• **TASK SET**
• 1. Answer these from the article on Samsung and BlackBerry below, one line each:
(a) By about how much did revenues in Samsung's mobile division fall?
(b) What share of the mobile device management market does BES hold?
(c) In what year did Knox gain Defense Department approval?
• 2. In the article on Samsung and BlackBerry below, condense the paragraph beginning "Samsung has had a bad year in mobile" into a short bulleted list that keeps its main facts.
• 3. According to the article on Samsung and BlackBerry below, why would Samsung want to try something different? Answer in one to three sentences.

• **SELECTED EXTRACT**
CNBC and Reuters are reporting today that Samsung is in talks to buy BlackBerry, the struggling smartphone pioneer, for its patents and technologies. If true, Samsung may get less than it bargains for. (Update: After this story was posted, BlackBerry denied any buyout talks had occurred.)
Samsung and BlackBerry began a vague collaboration last year after Google rebuffed Samsung's faltering Knox security platform, essentially freezing it out of Android in favor of technology it acquired from Divide. Knox gained Defense Department approval in 2013, but the technology did not work as promised, according to reports later that year.
Samsung has had a bad year in mobile, with its Galaxy S5 underperforming the previous year's Galaxy S4 and no hits to speak of. The mobile division saw revenues plummet by about 64 percent. Google's tightening of the screws on hardware makers in Android Lollipop make Samsung's Android-plus strategy harder to execute, and Samsung's Tizen efforts have largely failed as well.
You can see why it wants to try something different. BlackBerry, despite handing the smartphone business to Apple and now Google through years of bone-headed moves, has some appeal:
- Its BES (BlackBerry Enterprise Service) has about half the mobile device management market, and recent editions support iOS and Android, which most companies still don't manage.
- Governments and high-security industries like aerospace and defense trust BlackBerry's end-to-end security, which doesn't exist in iOS and certainly not in Android. Presidents, chancellors, prime ministers, and spy chiefs all use BlackBerrys for good reason.

• **DATA**
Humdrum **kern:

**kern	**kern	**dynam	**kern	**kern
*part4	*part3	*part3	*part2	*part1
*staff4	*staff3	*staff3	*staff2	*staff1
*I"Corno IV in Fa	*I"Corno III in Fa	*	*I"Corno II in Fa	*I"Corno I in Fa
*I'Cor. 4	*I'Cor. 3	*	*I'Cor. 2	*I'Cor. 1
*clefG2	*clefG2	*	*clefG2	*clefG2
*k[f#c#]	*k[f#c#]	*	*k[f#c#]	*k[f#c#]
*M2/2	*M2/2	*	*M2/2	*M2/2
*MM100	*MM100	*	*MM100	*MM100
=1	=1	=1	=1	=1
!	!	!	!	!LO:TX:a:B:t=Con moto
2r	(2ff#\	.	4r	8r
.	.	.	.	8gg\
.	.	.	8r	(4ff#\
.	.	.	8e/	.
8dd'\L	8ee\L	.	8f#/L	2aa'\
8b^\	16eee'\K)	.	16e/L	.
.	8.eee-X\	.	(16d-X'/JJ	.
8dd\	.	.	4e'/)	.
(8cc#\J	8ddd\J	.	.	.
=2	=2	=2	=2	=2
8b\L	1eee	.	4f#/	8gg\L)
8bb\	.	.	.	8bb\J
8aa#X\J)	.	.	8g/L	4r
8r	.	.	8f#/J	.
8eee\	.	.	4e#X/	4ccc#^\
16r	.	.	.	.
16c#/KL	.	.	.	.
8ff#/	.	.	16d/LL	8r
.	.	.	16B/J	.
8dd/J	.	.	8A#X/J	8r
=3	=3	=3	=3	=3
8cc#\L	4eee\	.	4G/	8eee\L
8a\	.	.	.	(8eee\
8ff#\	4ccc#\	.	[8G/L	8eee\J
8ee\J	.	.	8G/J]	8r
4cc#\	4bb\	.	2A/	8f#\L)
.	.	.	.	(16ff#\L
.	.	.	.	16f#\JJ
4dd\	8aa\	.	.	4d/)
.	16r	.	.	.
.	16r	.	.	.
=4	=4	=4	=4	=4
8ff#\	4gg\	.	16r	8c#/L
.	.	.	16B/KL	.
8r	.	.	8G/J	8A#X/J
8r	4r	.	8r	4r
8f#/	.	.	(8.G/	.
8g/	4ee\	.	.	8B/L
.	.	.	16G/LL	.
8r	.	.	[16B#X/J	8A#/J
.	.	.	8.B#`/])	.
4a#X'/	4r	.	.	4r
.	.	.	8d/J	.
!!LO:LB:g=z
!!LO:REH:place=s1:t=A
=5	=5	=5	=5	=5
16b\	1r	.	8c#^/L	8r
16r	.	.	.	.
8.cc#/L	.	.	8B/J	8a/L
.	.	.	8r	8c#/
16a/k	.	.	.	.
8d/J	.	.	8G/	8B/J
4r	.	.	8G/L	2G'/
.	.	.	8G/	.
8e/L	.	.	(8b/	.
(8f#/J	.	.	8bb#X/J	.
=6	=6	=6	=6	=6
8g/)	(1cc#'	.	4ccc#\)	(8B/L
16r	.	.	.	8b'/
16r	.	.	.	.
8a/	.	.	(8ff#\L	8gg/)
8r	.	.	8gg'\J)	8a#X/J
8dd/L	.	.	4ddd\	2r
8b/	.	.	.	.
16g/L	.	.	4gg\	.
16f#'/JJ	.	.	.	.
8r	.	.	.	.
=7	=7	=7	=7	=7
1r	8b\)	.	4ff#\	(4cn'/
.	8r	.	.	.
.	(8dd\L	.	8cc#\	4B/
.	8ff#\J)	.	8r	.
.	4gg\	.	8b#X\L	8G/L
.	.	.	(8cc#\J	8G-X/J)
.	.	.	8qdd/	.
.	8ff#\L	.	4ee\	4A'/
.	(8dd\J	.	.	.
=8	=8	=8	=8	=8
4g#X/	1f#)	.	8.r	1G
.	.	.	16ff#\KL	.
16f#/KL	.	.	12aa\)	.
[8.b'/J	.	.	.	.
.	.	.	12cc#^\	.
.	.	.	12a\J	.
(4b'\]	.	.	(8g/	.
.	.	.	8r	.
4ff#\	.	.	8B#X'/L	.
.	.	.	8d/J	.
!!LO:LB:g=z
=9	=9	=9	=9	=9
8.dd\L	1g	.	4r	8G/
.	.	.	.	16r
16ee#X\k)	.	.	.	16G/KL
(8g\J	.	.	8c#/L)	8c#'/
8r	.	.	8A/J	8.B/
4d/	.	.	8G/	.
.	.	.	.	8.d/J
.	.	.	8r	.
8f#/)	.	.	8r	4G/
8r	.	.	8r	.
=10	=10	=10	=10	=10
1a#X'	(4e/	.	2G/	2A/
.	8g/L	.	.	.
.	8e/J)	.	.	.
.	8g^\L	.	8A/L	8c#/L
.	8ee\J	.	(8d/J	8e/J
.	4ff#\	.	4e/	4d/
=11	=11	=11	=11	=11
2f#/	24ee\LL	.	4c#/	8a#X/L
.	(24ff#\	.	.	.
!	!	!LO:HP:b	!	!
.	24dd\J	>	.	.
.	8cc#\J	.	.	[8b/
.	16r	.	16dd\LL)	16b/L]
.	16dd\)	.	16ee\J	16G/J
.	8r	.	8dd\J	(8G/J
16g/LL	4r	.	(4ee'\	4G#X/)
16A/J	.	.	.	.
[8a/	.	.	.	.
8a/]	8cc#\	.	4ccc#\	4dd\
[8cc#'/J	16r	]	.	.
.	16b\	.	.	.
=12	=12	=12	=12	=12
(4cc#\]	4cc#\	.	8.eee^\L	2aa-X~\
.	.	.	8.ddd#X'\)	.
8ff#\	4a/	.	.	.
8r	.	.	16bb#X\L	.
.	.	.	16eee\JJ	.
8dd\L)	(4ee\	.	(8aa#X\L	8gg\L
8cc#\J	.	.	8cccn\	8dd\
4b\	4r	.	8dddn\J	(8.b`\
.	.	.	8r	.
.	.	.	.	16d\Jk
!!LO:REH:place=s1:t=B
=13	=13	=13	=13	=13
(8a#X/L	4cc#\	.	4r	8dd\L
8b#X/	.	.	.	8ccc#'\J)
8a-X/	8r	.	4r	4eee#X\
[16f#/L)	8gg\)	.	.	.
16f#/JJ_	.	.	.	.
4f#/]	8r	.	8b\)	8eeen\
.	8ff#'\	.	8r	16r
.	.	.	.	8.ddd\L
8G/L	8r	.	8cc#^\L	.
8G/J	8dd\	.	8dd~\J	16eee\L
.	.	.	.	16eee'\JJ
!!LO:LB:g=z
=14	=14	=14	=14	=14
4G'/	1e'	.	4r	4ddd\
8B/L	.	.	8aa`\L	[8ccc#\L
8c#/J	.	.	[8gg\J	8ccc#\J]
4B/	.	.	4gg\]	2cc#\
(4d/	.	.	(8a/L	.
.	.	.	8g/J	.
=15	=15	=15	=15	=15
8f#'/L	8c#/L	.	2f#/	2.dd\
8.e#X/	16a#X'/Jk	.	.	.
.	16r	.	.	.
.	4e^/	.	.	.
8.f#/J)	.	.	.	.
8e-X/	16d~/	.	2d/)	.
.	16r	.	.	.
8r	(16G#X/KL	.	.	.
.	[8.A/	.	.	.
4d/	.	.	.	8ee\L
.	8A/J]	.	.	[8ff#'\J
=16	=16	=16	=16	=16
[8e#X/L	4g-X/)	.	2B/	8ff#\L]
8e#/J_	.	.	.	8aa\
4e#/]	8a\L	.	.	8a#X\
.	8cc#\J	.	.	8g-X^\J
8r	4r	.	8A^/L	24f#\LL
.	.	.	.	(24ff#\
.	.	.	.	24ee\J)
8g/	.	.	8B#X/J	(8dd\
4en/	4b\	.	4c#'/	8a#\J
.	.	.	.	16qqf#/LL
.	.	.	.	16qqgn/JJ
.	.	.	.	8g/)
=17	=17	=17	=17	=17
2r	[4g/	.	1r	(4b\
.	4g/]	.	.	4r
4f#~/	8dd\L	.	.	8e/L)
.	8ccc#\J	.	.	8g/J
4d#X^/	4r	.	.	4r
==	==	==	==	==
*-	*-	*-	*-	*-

• **ANSWERS BELOW**
• 1.
(a) By about 64 percent.
(b) About half.
(c) 2013.

• 2.
- Samsung's Galaxy S5 underperformed the previous year's Galaxy S4, and Samsung had no mobile hits.
- Revenues in the mobile division fell by about 64 percent.
- Google's tightening of control over hardware makers in Android Lollipop makes Samsung's Android-plus strategy harder to carry out.
- Samsung's Tizen efforts have largely failed.

• 3. Samsung has had a bad year in mobile: the Galaxy S5 underperformed the Galaxy S4, there were no hits, and mobile revenues fell by about 64 percent. In addition, Google's tighter control in Android Lollipop makes Samsung's Android-plus strategy harder to carry out, and its Tizen efforts have largely failed.